Alan Colie won’t be spending Christmas behind bars, but in my opinion, the “gift” of his release given to him by a Virginia judge comes about eight months too late.
Colie was originally charged with discharging a firearm within a building, aggravated malicious wounding, and use of a firearm in the commission of a felony after he shot YouTube “prankster” Tanner Cook at the Dulles Town Center mall in April, but a jury acquitted him of the last two charges after Colie argued that he acted in self-defense. Cook had aggressively approached Colie as the DoorDash driver was waiting to pick up a food order, repeatedly playing a recording on his phone while shoving it in Colie’s face. Colie tried to back away, telling Cook to stop and warning him that he would call the police, but Cook continued to move closer to Colie. That’s when Colie pulled out his legally owned and lawfully carried firearm and fired one shot at Cook.
Though the jury appears to have accepted Colie’s self-defense claim, they still convicted him of discharging a firearm in an occupied building; a finding that doesn’t make much sense from a legal perspective but is apparently allowed thanks because the Virginia statute in question doesn’t provide an affirmative defense when that firearm is discharged to protect life and limb. Colie’s attorney unsuccessfully argued that Colie should be freed at the time of the jury’s verdict in September, but the judge overseeing the case refused to allow Colie’s release before sentencing. That sentence was handed down this week, and Colie received time served after spending the past eight months in custody.
“It’s not someone carrying a firearm for a reason beyond self-protection,” defense attorney Adam Pouilliard told the judge during the sentencing hearing. “Alan Colie’s life has been ruined.”
The Commonwealth argued that Cook was never armed, never placed hands on Colie and never posed a threat. They stressed that just because Cook may not seem like a saint or his occupation makes him appear undesirable, that a conviction is warranted.

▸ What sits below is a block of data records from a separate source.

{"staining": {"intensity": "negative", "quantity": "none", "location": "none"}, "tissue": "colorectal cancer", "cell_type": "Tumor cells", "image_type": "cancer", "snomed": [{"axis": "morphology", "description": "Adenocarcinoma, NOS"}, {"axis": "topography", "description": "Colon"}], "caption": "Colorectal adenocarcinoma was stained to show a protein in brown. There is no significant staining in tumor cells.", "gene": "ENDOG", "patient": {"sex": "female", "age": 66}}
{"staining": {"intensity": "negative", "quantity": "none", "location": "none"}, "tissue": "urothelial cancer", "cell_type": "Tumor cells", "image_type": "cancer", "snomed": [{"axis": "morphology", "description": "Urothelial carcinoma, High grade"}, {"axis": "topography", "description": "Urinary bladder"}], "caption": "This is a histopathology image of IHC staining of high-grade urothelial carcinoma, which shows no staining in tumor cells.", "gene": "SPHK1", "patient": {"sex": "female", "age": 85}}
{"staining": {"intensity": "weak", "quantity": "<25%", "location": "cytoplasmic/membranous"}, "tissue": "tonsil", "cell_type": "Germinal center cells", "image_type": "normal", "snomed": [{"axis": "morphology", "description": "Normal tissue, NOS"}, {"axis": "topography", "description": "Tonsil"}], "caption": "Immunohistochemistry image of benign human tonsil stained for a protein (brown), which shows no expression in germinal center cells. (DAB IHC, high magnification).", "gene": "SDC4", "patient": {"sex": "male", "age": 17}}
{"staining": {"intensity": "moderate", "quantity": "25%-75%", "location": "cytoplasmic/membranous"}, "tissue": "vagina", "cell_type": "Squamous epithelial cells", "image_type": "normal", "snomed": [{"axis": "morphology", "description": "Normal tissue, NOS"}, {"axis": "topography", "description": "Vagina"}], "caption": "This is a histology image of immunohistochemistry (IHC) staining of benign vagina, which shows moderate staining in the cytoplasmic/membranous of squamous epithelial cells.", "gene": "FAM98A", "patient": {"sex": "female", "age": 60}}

During the sentencing hearing, Assistant Commonwealth Attorney Eden Holmes said Colie deserved the higher end of the sentencing guidelines because he opened fire in a busy mall with multiple customers around. Holmes said Cook’s injury to his abdomen and how quickly Colie pulled out his gun should be factors.
For the specific charge, the judge was weighing a sentence between one day and six months.
[Loudoun County Circuit Court Judge Matthew] Snow stressed that since Colie was carrying a firearm, he needed to approach it with responsibility. He said he understood Colie’s actions, but it doesn’t make it legal. The judge also revoked Colie’s concealed carry permit.
His defense attorney is absolutely right. A jury of Colie’s peers may have determined that he committed a felony when he discharged his gun in the mall, but the only reason he did so was because he was in fear for his personal safety. It’s absurd to think that someone can act in lawful self-defense and still be convicted of a felony because they were targeted in a building and not, say, in the mall’s parking lot.
I’m glad that Colie will be spending the holidays as a free man, but he shouldn’t be a convicted felon or have lost his right to keep and bear arms. I hope he appeals his conviction, not only because I think he’s got a strong case, but because even if those appeals fail Colie could still apply for and receive an absolute pardon once his appeal process has been exhausted.
Going forward we also need to fix the flaw in the Virginia statute and make it explicitly clear that if you discharge a firearm in an occupied building in self-defense or defense of another, no crime has been committed. That’s going to be an uphill fight with Democrats now in control of both chambers of Virginia’s legislature, but it’s a fight worth having; not only for Colie’s sake, but for other Virginians who may face similar charges in the future.